Scientists "Startled": AFRICAN CULTURE IS THE FUTURE!!
























If you are a human being, you should kno that Africans come from 200,000 generations of ancestors. Our history does not begin with slavery or colonialism. You should kno this.

If you are a human being, you should kno that we Africans did not gain our identity or culture when the Imperialists declared our existence and named us negroes, slaves, pygmies, bushmen or anything else. If you kno an African who continues to carry a “government” name, a colonial or slave name, that name is an insult to African ancestry, an insult to all those 200,000 generations of Africans who rose above the plains and forests of our Motherland and built something greater than your enfeebled imagination can feature.
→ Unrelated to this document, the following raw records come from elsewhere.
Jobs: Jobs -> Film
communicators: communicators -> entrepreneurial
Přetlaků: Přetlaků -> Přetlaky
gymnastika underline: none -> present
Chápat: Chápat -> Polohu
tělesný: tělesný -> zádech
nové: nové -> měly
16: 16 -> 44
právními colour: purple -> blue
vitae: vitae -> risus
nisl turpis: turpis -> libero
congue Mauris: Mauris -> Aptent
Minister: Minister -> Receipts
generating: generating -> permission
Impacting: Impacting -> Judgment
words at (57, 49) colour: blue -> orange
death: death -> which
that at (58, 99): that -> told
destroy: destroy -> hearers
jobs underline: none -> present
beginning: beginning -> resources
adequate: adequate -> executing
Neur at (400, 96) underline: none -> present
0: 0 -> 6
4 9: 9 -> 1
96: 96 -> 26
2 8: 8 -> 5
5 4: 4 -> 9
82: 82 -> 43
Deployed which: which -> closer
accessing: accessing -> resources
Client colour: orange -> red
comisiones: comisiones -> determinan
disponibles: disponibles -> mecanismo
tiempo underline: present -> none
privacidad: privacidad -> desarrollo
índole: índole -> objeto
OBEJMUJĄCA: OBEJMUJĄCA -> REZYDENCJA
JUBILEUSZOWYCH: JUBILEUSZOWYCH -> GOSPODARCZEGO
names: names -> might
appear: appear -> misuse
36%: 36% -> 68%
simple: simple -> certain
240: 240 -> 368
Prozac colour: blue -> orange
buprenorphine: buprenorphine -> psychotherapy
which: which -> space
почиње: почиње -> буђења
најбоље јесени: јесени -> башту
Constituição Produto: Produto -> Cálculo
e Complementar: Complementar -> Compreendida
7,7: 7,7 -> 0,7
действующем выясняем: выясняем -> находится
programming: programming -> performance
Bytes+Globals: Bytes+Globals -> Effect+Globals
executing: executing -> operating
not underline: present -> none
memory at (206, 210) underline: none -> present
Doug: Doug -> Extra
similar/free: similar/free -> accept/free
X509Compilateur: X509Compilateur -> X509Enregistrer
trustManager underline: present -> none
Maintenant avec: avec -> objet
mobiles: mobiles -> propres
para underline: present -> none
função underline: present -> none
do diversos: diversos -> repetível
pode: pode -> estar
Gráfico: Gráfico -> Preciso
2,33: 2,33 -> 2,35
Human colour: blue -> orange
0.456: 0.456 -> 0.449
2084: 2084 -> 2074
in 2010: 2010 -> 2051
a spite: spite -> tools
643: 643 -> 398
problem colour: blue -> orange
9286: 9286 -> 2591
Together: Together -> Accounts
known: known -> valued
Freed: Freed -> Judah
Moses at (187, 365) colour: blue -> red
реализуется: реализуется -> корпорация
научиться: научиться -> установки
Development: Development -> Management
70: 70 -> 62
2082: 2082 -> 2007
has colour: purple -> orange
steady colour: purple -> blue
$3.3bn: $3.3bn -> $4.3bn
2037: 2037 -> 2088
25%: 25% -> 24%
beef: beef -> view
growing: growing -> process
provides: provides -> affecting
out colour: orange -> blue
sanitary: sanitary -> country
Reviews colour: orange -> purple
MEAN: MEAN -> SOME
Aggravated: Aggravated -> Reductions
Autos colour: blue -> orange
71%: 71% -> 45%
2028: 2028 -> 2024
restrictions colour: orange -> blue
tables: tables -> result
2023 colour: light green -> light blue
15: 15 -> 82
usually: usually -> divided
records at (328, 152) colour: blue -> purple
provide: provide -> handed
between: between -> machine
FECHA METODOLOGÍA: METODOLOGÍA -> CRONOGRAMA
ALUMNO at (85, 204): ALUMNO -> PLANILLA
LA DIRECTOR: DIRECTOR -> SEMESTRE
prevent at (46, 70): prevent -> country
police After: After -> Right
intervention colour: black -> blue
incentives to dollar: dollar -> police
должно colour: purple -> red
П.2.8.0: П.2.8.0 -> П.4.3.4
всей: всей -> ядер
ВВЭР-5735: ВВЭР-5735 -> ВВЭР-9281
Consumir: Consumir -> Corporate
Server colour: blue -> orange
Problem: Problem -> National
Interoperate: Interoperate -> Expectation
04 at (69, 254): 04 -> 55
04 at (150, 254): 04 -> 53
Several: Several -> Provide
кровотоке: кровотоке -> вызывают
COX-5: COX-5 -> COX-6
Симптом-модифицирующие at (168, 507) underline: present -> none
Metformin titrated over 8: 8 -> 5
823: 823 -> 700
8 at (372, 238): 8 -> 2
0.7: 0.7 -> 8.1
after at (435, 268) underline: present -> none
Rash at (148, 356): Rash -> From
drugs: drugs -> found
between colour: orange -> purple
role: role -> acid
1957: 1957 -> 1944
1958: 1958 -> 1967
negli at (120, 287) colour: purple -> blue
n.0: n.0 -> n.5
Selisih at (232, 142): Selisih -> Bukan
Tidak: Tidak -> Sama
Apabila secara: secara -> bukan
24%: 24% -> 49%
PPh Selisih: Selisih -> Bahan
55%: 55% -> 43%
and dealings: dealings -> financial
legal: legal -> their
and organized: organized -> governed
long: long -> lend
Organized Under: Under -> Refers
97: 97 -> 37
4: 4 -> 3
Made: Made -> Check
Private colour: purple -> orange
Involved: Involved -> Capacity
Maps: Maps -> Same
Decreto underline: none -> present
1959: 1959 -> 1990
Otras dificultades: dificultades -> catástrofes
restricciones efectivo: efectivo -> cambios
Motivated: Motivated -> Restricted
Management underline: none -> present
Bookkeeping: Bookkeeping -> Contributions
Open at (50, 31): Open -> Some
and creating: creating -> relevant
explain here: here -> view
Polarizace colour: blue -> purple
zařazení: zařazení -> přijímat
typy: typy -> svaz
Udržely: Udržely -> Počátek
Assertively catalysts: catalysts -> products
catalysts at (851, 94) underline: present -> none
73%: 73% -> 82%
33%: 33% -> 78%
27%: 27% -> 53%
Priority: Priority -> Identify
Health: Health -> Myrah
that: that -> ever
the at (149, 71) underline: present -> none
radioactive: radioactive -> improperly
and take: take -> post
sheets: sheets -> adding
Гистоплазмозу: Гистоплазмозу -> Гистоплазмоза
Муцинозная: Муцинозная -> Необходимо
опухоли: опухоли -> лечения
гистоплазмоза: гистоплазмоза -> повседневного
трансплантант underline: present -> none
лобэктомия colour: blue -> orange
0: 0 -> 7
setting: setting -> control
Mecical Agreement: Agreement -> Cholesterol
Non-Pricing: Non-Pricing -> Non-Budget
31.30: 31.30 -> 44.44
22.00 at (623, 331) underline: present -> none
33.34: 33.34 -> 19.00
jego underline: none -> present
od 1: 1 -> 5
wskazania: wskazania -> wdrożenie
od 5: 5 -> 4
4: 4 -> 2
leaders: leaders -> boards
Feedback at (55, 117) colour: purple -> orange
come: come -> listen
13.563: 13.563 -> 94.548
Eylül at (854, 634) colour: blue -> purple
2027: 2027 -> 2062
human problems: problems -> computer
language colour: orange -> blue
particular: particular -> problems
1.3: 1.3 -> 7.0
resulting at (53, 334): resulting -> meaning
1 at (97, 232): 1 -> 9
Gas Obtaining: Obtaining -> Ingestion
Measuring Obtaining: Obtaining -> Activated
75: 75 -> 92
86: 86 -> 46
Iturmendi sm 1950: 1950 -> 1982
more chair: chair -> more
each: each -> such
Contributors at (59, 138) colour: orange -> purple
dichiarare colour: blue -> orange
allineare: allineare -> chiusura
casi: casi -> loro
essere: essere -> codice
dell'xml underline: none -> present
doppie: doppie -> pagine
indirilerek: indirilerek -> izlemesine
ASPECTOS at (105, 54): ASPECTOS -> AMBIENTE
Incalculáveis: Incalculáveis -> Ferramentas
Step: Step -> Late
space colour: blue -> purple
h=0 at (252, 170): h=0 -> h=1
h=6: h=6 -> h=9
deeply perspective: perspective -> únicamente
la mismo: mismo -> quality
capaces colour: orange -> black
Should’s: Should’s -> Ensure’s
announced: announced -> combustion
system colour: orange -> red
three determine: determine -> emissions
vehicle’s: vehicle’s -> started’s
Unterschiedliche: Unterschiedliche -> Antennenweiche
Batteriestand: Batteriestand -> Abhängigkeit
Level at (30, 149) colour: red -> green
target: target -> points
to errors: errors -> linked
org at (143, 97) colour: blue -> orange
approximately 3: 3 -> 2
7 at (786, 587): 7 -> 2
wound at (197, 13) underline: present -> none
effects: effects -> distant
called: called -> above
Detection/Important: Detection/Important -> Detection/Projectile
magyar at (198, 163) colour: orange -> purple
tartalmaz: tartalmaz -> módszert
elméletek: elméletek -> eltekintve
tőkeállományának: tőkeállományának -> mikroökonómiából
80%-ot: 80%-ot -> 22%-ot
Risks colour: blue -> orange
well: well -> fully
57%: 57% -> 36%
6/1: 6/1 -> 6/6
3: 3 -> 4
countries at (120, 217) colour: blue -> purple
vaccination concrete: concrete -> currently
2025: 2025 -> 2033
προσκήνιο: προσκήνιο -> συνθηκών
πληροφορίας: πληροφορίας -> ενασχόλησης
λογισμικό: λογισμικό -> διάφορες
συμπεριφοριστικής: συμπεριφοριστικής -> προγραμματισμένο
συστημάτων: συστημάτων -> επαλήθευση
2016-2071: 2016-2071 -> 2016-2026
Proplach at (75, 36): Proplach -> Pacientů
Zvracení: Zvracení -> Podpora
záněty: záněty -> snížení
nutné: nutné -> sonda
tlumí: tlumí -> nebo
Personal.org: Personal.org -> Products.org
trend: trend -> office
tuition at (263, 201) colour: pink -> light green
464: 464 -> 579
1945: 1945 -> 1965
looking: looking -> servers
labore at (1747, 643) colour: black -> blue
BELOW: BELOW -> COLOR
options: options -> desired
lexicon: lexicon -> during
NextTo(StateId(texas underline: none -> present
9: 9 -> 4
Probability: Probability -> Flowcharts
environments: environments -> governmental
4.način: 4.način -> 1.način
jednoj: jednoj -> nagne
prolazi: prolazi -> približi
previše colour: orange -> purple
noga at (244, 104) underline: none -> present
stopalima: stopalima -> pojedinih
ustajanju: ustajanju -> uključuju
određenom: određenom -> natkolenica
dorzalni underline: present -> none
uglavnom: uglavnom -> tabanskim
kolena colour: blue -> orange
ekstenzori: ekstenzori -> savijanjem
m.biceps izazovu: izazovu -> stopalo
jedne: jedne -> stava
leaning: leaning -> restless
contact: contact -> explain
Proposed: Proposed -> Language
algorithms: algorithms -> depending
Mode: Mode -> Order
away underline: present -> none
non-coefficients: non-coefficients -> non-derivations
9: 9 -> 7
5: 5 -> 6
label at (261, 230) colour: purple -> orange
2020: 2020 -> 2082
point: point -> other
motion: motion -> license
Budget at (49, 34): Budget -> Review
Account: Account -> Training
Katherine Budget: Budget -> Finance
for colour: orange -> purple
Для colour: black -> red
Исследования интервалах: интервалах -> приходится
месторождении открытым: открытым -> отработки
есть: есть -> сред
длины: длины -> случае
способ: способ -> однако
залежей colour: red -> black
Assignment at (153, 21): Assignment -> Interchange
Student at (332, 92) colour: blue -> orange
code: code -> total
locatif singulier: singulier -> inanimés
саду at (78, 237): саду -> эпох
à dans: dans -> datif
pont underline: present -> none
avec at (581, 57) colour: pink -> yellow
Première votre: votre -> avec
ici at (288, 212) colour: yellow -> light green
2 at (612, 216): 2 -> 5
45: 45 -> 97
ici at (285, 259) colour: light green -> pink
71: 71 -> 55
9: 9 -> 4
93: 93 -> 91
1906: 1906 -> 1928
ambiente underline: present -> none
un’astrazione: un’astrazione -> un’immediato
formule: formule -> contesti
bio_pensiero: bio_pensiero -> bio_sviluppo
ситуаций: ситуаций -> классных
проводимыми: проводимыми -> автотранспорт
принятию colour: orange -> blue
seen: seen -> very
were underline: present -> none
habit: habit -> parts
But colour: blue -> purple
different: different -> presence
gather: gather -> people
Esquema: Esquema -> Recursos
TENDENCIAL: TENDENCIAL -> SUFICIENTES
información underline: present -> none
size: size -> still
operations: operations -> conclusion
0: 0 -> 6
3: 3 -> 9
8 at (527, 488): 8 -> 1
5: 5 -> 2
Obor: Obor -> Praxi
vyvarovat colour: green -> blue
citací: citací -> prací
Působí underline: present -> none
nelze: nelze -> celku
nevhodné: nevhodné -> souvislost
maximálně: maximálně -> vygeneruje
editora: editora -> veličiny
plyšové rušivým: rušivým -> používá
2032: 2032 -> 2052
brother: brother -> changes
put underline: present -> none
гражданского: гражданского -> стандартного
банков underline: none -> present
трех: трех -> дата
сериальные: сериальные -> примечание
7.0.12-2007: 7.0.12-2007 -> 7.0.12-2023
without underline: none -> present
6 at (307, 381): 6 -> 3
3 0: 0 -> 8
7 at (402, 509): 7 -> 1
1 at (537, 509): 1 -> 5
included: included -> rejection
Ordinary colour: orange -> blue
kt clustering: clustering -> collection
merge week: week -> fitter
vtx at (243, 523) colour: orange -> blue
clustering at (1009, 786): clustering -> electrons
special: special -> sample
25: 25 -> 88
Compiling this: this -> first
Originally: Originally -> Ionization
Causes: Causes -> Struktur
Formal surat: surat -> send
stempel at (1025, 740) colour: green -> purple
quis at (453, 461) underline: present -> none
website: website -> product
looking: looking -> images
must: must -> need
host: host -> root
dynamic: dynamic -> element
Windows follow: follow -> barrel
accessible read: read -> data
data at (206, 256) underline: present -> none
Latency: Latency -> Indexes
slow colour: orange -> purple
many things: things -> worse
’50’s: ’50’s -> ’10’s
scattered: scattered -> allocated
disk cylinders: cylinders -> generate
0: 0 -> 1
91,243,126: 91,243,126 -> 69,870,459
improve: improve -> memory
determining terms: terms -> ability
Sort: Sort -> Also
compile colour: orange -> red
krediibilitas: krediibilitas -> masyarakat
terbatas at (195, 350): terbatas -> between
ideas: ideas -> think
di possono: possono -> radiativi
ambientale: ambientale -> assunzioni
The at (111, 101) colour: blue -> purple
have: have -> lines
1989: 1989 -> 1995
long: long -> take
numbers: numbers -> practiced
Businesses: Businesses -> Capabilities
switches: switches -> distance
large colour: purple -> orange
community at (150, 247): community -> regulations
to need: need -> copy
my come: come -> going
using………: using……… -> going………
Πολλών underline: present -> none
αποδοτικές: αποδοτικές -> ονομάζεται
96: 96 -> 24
If you are a human being anywhere on this planet, you should kno that African villages and structures built upon scientific principles that have become the subject of doctoral theses and scholarship, and you can only appreciate an Ipod or cable television, which continues to infuse your soul with the anti-collective principles of bloodsucking capitalism.

If you are a human being with a human soul, you should kno that those who think they have “good hair” and those who believe their thick lips and dark skin reflect some burnt ham curse, all races came out of us. They all descend from Africans but everybody is not an African. WE SPRANG FROM THE SOIL OF AFRICA, other races merely come from the Africans.

If you are a human being, you should kno that Africans are more diverse within ourselves than Europeans and Asians who differentiated out of us. Our genetic diversity gave birth to them; our genetic diversity is several times greater than any other group. This study shows that the greatest genetic diversity on the planet is concentrated in Africa. There is no African race, we are a group of groups that is more diverse than all other groups combined.

Which means, if you are a human being, African peoples are the mothers and fathers of humanity, and therefore AFRICAN CULTURE IS THE FUTURE!